Tirou o chapéu e se aproximou para ver
aqueles cabelos longos de outrora tão bonitos, amarelos, agora maltratados e
sem vida. Não havia produto Jequiti que os melhorassem.
Olhar assim de tão perto o colocava
nervoso, e os tiques atingiam velocidades horripilantes: e era olho para cima,
boca para o lado, ombro para a frente, tudo ao mesmo tempo. O suor cobria-lhe a
testa.
Eles se formaram juntos, ele como o
primeiro da classe e Jack, graças à cola, em segundo, mas, é claro, na hora do
emprego bom fora passado para trás e perdera a vaga porque Jack o induzira a um
encontro em um motel caro à mesma hora em que aconteceria a entrevista com a
multinacional. Resultado: ele ficara lá, sozinho no motel, esperando, enquanto
Jack o substituíra e ganhara o emprego. Chapéu de trouxa é marreta!
Jack. Todos a chamavam de Jackie.
Jackeline, a malvada do catupiry, atacava pelas bordas, fazendo os tolos pagar
caro.

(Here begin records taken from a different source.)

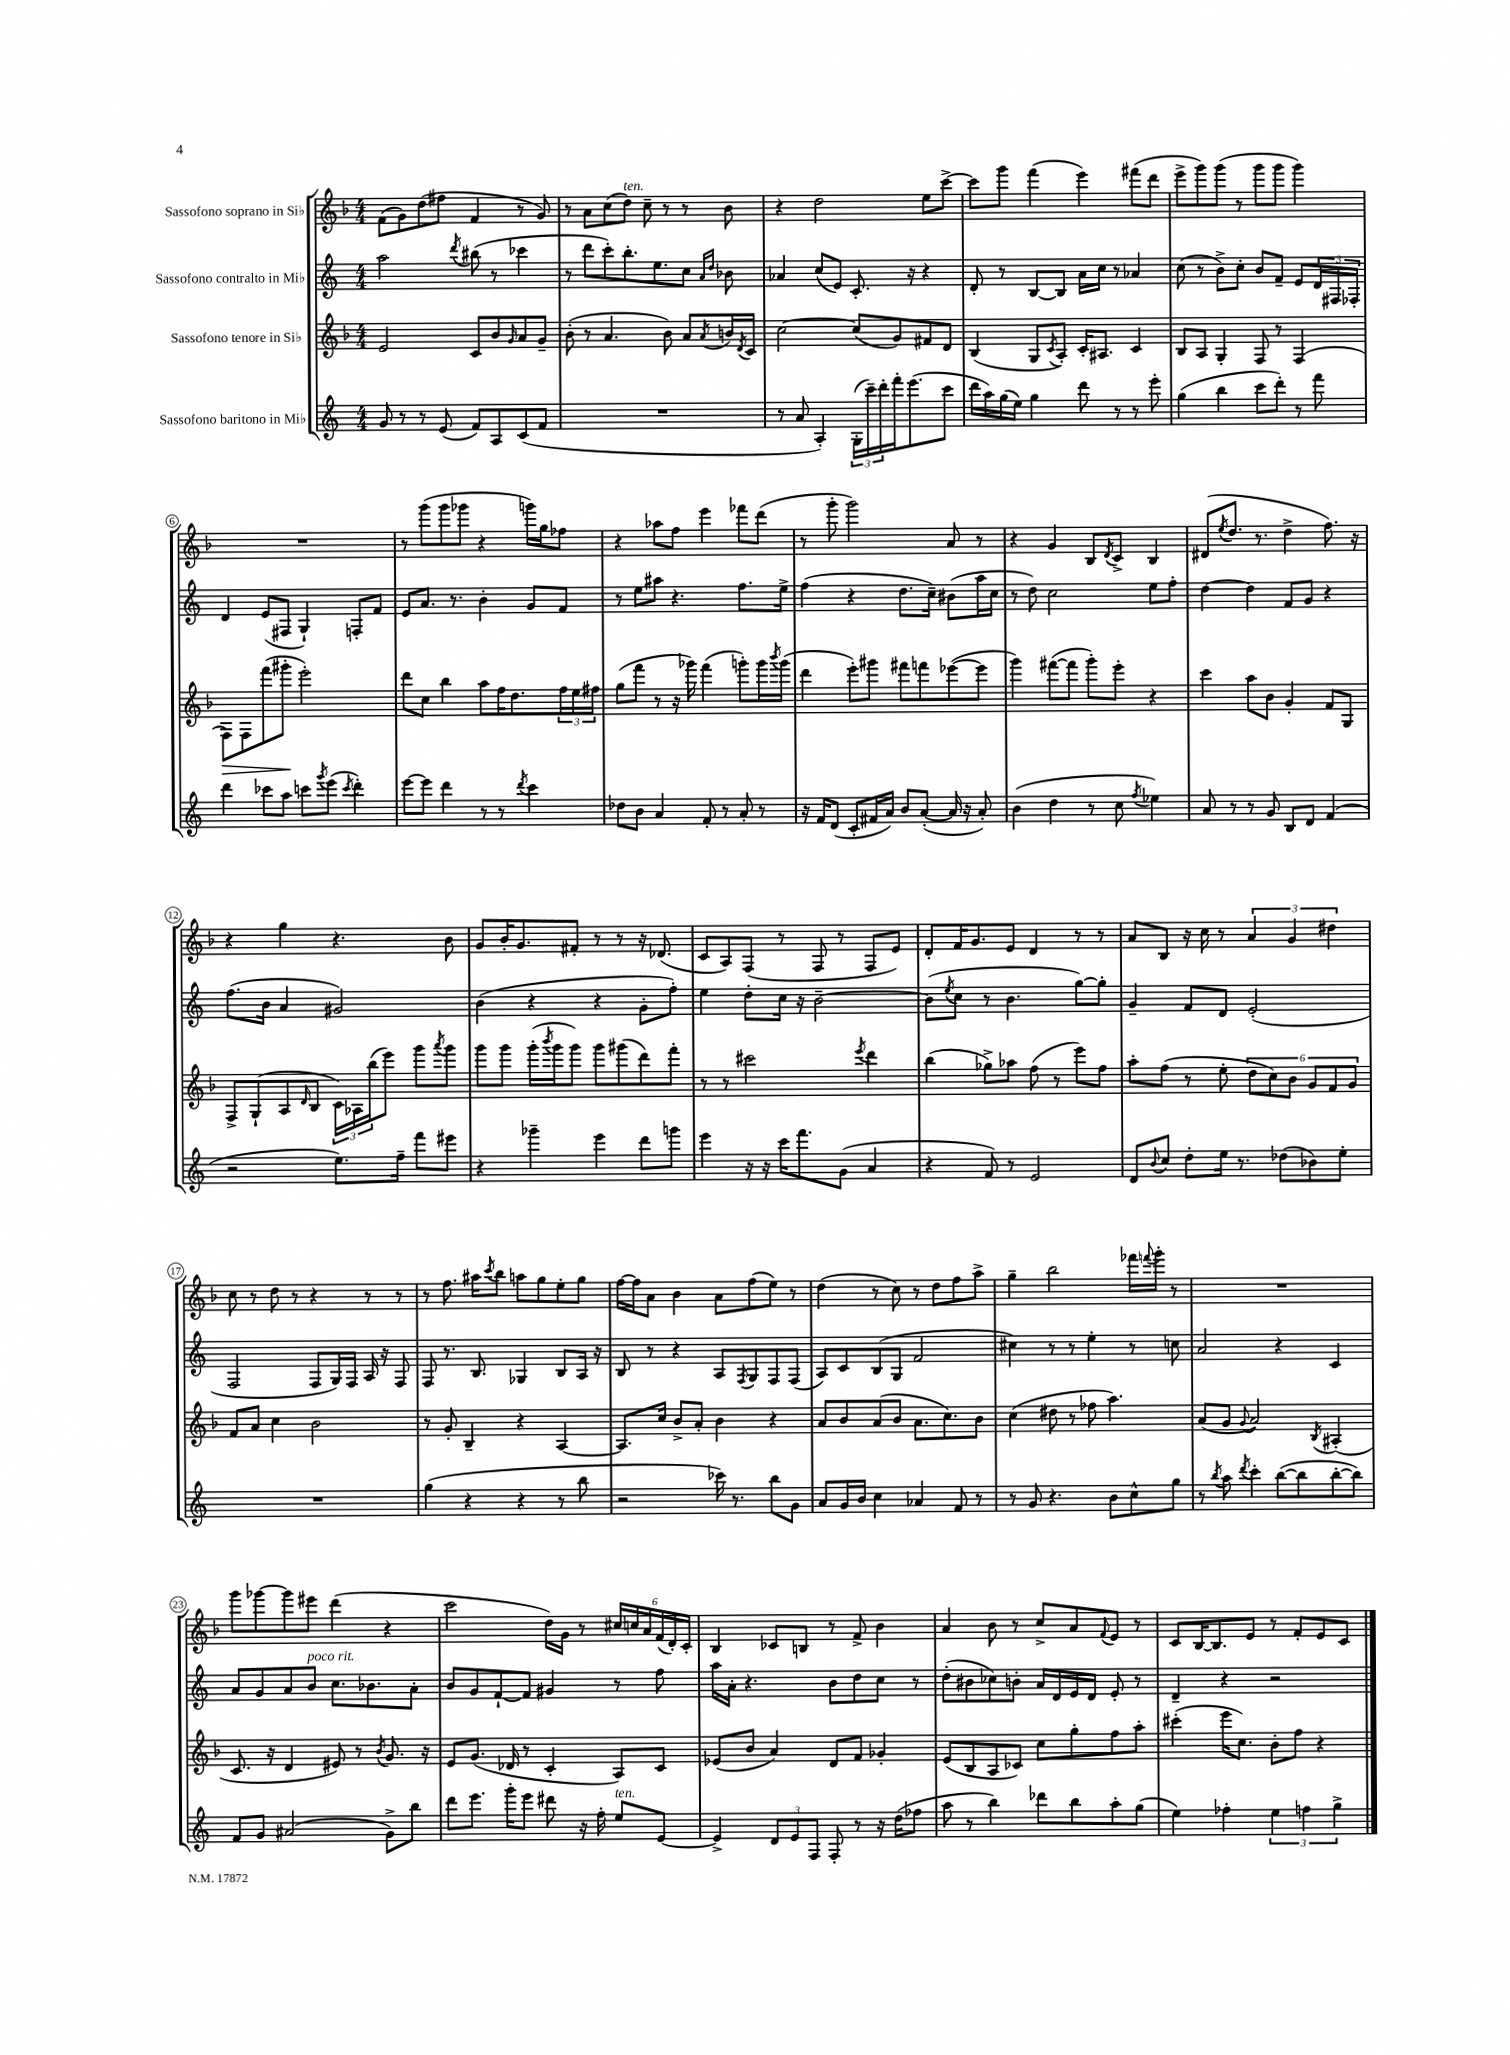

**kern	**kern	**kern	**kern
*staff4	*staff3	*staff2	*staff1
*clefG2	*clefG2	*clefG2	*clefG2
*k[]	*k[b-]	*k[]	*k[b-]
*M4/4	*M4/4	*M4/4	*M4/4
8g/	2e/	2aa\	(8f\L
8r	.	.	8g\)
8r	.	.	(8dd\
(8e/	.	.	8ff#\J
.	.	8qddd/	.
8f/L)	8c/L	(8bb#\	4f/
8A/	8b-/	8r	.
.	16qqg/	.	.
(8c/	8a/	4ccc-\	8r
8f/J	8g~/J	.	8g/)
=	=	=	=
1r	(8b-'\	8r	8r
.	8r	8ddd\L	8a\L
.	4.a/	8ccc'\)	(8cc\
.	.	8.bb'\	8dd\J)
.	.	.	8cc~\
.	.	8.ee\	.
.	8b-\)	.	8r
.	8a/L	8cc\J	8r
.	.	16qqa/LL	.
.	8qa/	16qqdd/JJ	.
.	16b/L	8b-\	8b-\
.	8qd/	.	.
.	16c/JJ	.	.
=	=	=	=
8r	[2cc\	4a-/	4r
8a/	.	.	.
4A'/)	.	(8cc/L	2dd\
.	.	8e/J)	.
(24G'\LL	(8cc/]L	8.c'/	.
24ccc~\)	.	.	.
24ddd'\	.	.	.
16fff'\J	8g/)	.	.
(8.eee\	.	16r	.
.	8f#/	4r	8ee\L
8ccc\J	8d/J	.	[8ccc^\J
=	=	=	=
16ddd\LL	(4B-/	8d'/	8ccc\]L
16aa\)	.	.	.
(16gg\	.	8r	8ggg\J
16ee\JJ)	.	.	.
4gg\	8G/L	[8B/L	(4fff\
.	8qc/	.	.
.	8A'/J)	8B/]J	.
8ddd\	16c'/LK	16a\LL	4eee\)
.	8.A#/J	16cc\JJ	.
8r	.	8r	.
8r	4c/	4a-/	(8fff#\L
8eee'\	.	.	8ddd\J
=	=	=	=
(4gg\	8B-/L	(8cc\	8eee^\L
.	8A/J	8r	8ggg\)
4bb\	4G'/	8b^\L)	(8ggg\J
.	.	8cc'\J	8r
8ccc\L	8F/	8b/L	8ggg\L
8ddd'\J)	8r	8f~/J	8ggg\J
8r	(4F/	8e/L	4ggg\)
8fff\	.	24d/L	.
.	.	24F#/	.
.	.	24F-'/JJ	.
=	=	=	=
4ddd\	8F\L)	4d/	1r
.	8F\	.	.
8ccc-\L	(8fff\	(8e/L	.
8aa\J	8ggg#'\J	8F#/J	.
8ccc\L	2eee'\)	4G`/)	.
8qggg/	.	.	.
(8eee\J	.	.	.
8qccc/	.	.	.
4ddd'\)	.	8F'/L	.
.	.	8f/J	.
=	=	=	=
[8eee\L	8ddd\L	8e/L	8r
8eee\]J	8cc\J	8.a/J	(8ggg\L
4ddd\	4bb-\	.	8ggg\
.	.	8.r	.
.	.	.	8ggg-\J
8r	8aa\L	4b'\	4r
8r	16ff\K	.	.
.	8.dd\	.	.
8qddd/	.	.	.
4ccc\	.	8g/L	16ggg\LL)
.	.	.	16gg\J
.	24ff\L	8f/J	8ff-\J
.	24ee\	.	.
.	24ff#\JJ	.	.
=	=	=	=
8dd-\L	(8gg\L	8r	4r
8b\J	8fff\J	8ee\L	.
4a/	8r	8aa#\J	8aa-\L
.	16r	4.r	8ff\J
.	16ggg-\)	.	.
8f'/	(4fff\	.	4eee\
8r	.	.	.
8a'/	8ggg'\L)	8.ff\L	8fff-\L
8r	16ggg\L	.	(8ddd\J
.	8qbbb-/	.	.
.	(16ggg\JJ	16ee^\Jk	.
=	=	=	=
16r	4ddd\	(4ff\	8r
16f/LK	.	.	.
(8d/J	.	.	8ggg'\
8c'/L	8eee'\L)	4r	2ggg\)
16f#/L	8ggg#\J	.	.
16a/JJ)	.	.	.
8b/L	8fff#\L	8.dd\L	.
([8a'/J	8fff\	.	.
.	.	16cc~\Jk)	.
16a/]	([8eee-\	(8b#\L	8a/
16r	.	.	.
8a'/)	8eee-\]J	16aa\L	8r
.	.	16cc\JJ	.
=	=	=	=
(4b\	4ggg\)	8r	4r
.	.	8dd\)	.
4dd\	([8fff#\L	2cc\	4g/
.	8fff#\]J	.	.
8r	8ggg'\L)	.	8B-/L
.	.	.	8qd/
8cc\	8eee'\J	.	8c^/J
8qff/	.	.	.
4ee-\)	4r	8ee\L	4B-/
.	.	8ff'\J	.
=	=	=	=
8a/	4ccc\	[4dd\	(8d#/L
.	.	.	8qee/
8r	.	.	8.dd/J
8r	8aa\L	4dd\]	.
.	.	.	8.r
8g/	8b-\J	.	.
8B/L	4g'/	8f/L	4dd^\
8d/J	.	8g/J	.
(4f/	8f/L	4r	8.ff\)
.	8G/J	.	.
.	.	.	16r
=	=	=	=
2r	8F^/L	(8.ff\L	4r
.	(8G`/	.	.
.	.	16b\Jk	.
.	8A/	4a/	4gg\
.	16qqd/	.	.
.	8B-/J	.	.
8.ee\L)	24c\LL)	2g#/)	4.r
.	24A-\	.	.
.	(24bb-\J	.	.
.	8eee\J)	.	.
16ff~\Jk	.	.	.
8fff\L	8ggg\L	.	.
.	8qaaa/	.	.
8eee#\J	8ggg\J	.	8b-\
=	=	=	=
4r	8ggg\L	(4b\	8g/L
.	8ggg\J	.	16b-'/K
.	.	.	8.g/
4ggg-~\	(16ggg'\LL	4r	.
.	8qbbb-/	.	.
.	16ggg\J	.	.
.	8ggg\J)	.	8f#'/J
4eee\	8ggg\L	4r	8r
.	(8ggg#\	.	8r
8ddd\L	8ddd\)	8g'\L	16r
.	.	.	(8.d-/
8ggg\J	8fff'\J	8ff'\J)	.
=	=	=	=
4eee\	8r	4ee\	8c/L
.	8r	.	8A/)
16r	2ccc#\	8dd'\L	(8F/J
16r	.	.	.
16ccc\LK	.	16cc\Jk	8r
8.fff\	.	16r	.
.	.	[2b~\	8F/
(8g\J	.	.	8r
.	8qeee/	.	.
4a/	4ddd\	.	8F/L
.	.	.	8e/J)
=	=	=	=
4r	(4bb-\	(8b\]L	8d'/L
.	.	8qee/	.
.	.	8cc\J	16f/K
.	.	.	8.g/
8f/)	8gg-^\L)	8r	.
8r	8aa-\J	4.b\	8e/J
2e/	(8ff\	.	4d/
.	8r	.	.
.	8eee\L)	[8gg\L)	8r
.	8ff\J	8gg'\]J	8r
=	=	=	=
8d/L	8aa'\L	4g~/	8a/L
8qqb/	.	.	.
8cc/J	(8ff\J	.	8B-/J
8dd'\L	8r	8f/L	16r
.	.	.	16cc\
16ee\Jk	8ee'\	8d/J	8r
8.r	.	.	.
.	12dd\L	(2e'/	6a/
.	12cc\)	.	.
(8dd-\L	.	.	.
.	12b-\J	.	6g/
8b-\)	12g/L	.	.
.	12f/	.	6dd#\
8ee'\J	.	.	.
.	12g/J	.	.
=	=	=	=
1r	8f/L	2F/	8cc\
.	8a/J	.	8r
.	4cc\	.	8dd\
.	.	.	8r
.	2b-\	8F/L	4r
.	.	16G/L)	.
.	.	16F/JJ	.
.	.	16A/	8r
.	.	16r	.
.	.	8F/	8r
=	=	=	=
(4gg\	8r	8F/	8r
.	8g'/	8.r	8.ff\
4r	4B-~/	.	.
.	.	8.B/	16aa#\LK
.	.	.	8qccc/
.	.	.	8bb-\J
4r	4r	4G-/	8aa\L
.	.	.	8gg\
8r	[4A/	8B/L	8ee'\
8bb\	.	16A/Jk	8gg\J
.	.	16r	.
=	=	=	=
2r	8.A/]L	8B/	[16ff\LL
.	.	.	16ff\]J
.	.	8r	8a\J
.	16cc/Jk	.	.
.	8b-^/L	4r	4b-\
.	8a'/J	.	.
16ccc-\)	4b-\	8A/L	8a\L
8.r	.	.	.
.	.	8qF/	.
.	.	8G/	(8ff\
8bb\L	4r	8F/	8ee\J)
8g\J	.	(8F/J	8r
=	=	=	=
8a/L	8a/L	8A/L)	(4dd\
16g/L	8b-/	8c/	.
16b/JJ	.	.	.
4cc\	(8a/	(8B/	8r
.	8b-/J	8G/J	8cc\)
4a-/	8.a\L	2f/	8r
.	.	.	8dd\L
.	8.cc\)	.	.
8f/	.	.	8ff\
8r	8b-\J	.	8aa^\J
=	=	=	=
8r	(4cc\	4cc#\)	4gg~\
8g/	.	.	.
4.r	8dd#\	8r	2bb-\
.	8r	8r	.
.	8ff-\	4ee'\	.
8b\L	4.aa\)	.	.
8cc^^\	.	8r	16fff-\LL
.	.	.	8qqfff/
.	.	.	16ggg'\JJ
8gg\J	.	8cc\	8r
=	=	=	=
8r	(8a/L	2a/	1r
8qbb/	.	.	.
8aa\	8g/J	.	.
8qddd/	8qqg/	.	.
4ccc'\	2a/)	.	.
([8bb\L	.	4r	.
8bb\]	.	.	.
.	8qB-/	.	.
[8bb'\	(4A#'/	4c/	.
8bb\]J)	.	.	.
=	=	=	=
8f/L	8.c/	8a/L	8ggg\L
8g/J	.	8g/	[8ggg-\
.	16r	.	.
(2a#/	4d/	8a/	8ggg-\]
.	.	8b/J	8eee#\J
.	8e#/)	8.cc\L	(4ddd\
.	8r	.	.
.	.	8.b-\	.
.	8qb-/	.	.
8g^\L)	8.g/	.	4r
8bb\J	.	8a'\J	.
.	16r	.	.
=	=	=	=
8ddd\L	8e/L	8b/L	2ccc\
8.eee\J	(8.g/J	8g/	.
.	.	[8f`/	.
16ggg'\LK	16d-/	.	.
8eee\J	8r	8f/]J	.
8ddd#\	4c'/	4g#/	16dd\LL)
.	.	.	16g\JJ
16r	.	.	8r
16ff'\	.	.	.
8ee/L	8A/L)	8r	24cc#/LL
.	.	.	24cc/
.	.	.	24a/
[8e/J	8c/J	8ff\	(24f/
.	.	.	24d'/)
.	.	.	24c'/JJ
=	=	=	=
4e^/]	(8e-/L	16aa\LL	4B-/
.	.	16a'\JJ	.
.	8b-/J	4.r	.
12d/L	4a/)	.	8c-/L
12e/	.	.	.
.	.	.	8B/J
12F/J	.	.	.
8F'/	8d/L	8b\L	8r
8r	8f/J	8dd\	8f^/
16r	4g-'/	8cc\J	4b-\
(16dd\LK	.	.	.
8ff-\J	.	8r	.
=	=	=	=
8aa\	(8e/L	(8dd'\L	4a/
8r	8B-/	8b#\	.
4bb\)	8A/	8cc-\)	8b-\
.	8c-/J)	8b'\J	8r
8ddd-\L	8cc\L	16a/LL	8cc^/L
.	.	16d/	.
8bb\	8gg'\	16e/	8a/
.	.	16d/JJ	.
.	.	.	8qqf/
8aa'\	8ff\	8e'/	8e/J
(8gg\J	8aa'\J	8r	8r
=	=	=	=
4ee\)	(4ccc#'\	4d~/	8c/L
.	.	.	[16B-/K
.	.	.	8.B-/]
4ff-'\	16eee\LK	4r	.
.	8.cc\J)	.	.
.	.	.	8e/J
6ee\	8b-'\L	2r	8r
.	8ff\J	.	8f'/L
6ff\	.	.	.
.	4r	.	8e/
6gg^\	.	.	.
.	.	.	8c/J
==	==	==	==
*-	*-	*-	*-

Ele a chamava de Jack, por causa de sua predileção pelo uísque em grandes
quantidades.
Jack o fizera pegar um alto empréstimo
para abrir um negócio em sociedade,
pegara todo o dinheiro e sumira para um paraíso fiscal, largando-o com todas as
dívidas e prisão por dez anos. Os mesmos dez anos que passara na cadeia ouvindo
Legião Urbana sem parar: “violência e estupro do seu corpo, você vai ver eu vou
te pegar”.
Agora
estava ali, fora da cana, pronto para cobrar as mazelas sofridas. Soubera do
acidente que vitimara Jack e a levara àquele leito de hospital. Excesso de
uísque e pó. Ouvira que estava paralisada do pescoço para baixo, só movia os
olhos terríveis. Não estava falando. A boca de lábios finos permanecia com um
sorriso metade Coringa, metade Mona Lisa; o lençol tapava um corpo outrora
invejável. Parecia uma minhoca enorme, ali estirada, sem estrutura óssea. Esse
pensamento o fez sorrir alto, aos soluços, por um momento. Estava pior do que
ele, Jack.
Sem mais delongas puxou o porrete do
meio do buquê e segurou-o firme com as duas mãos. Teria a justiça finalmente!
Estava por cima literalmente e dessa vez não tinha como ser enganado. Deu dois
passos em direção à cama e ergueu o porrete acima da própria cabeça,
deliciando-se com a hora da vingança.
Qual não foi a sua surpresa enquanto
descia os braços pronto para a primeira das porretadas fatais quando, por baixo
dos lençóis apareceu a ponta de uma arma calibre doze, na mão direita de Jack.
Dois tiros à queima roupa lhe
explodiram o peito. Com os olhos arregalados, largou o porrete e notou a massa
de tomate se espalhar pelo quarto branco. Surpreendido pela derradeira vez, viu
que não era páreo para Jack.
Em seu último suspiro, surgiu claramente
a moral da história: “Quem nasce para pinto jamais se tornará frango”.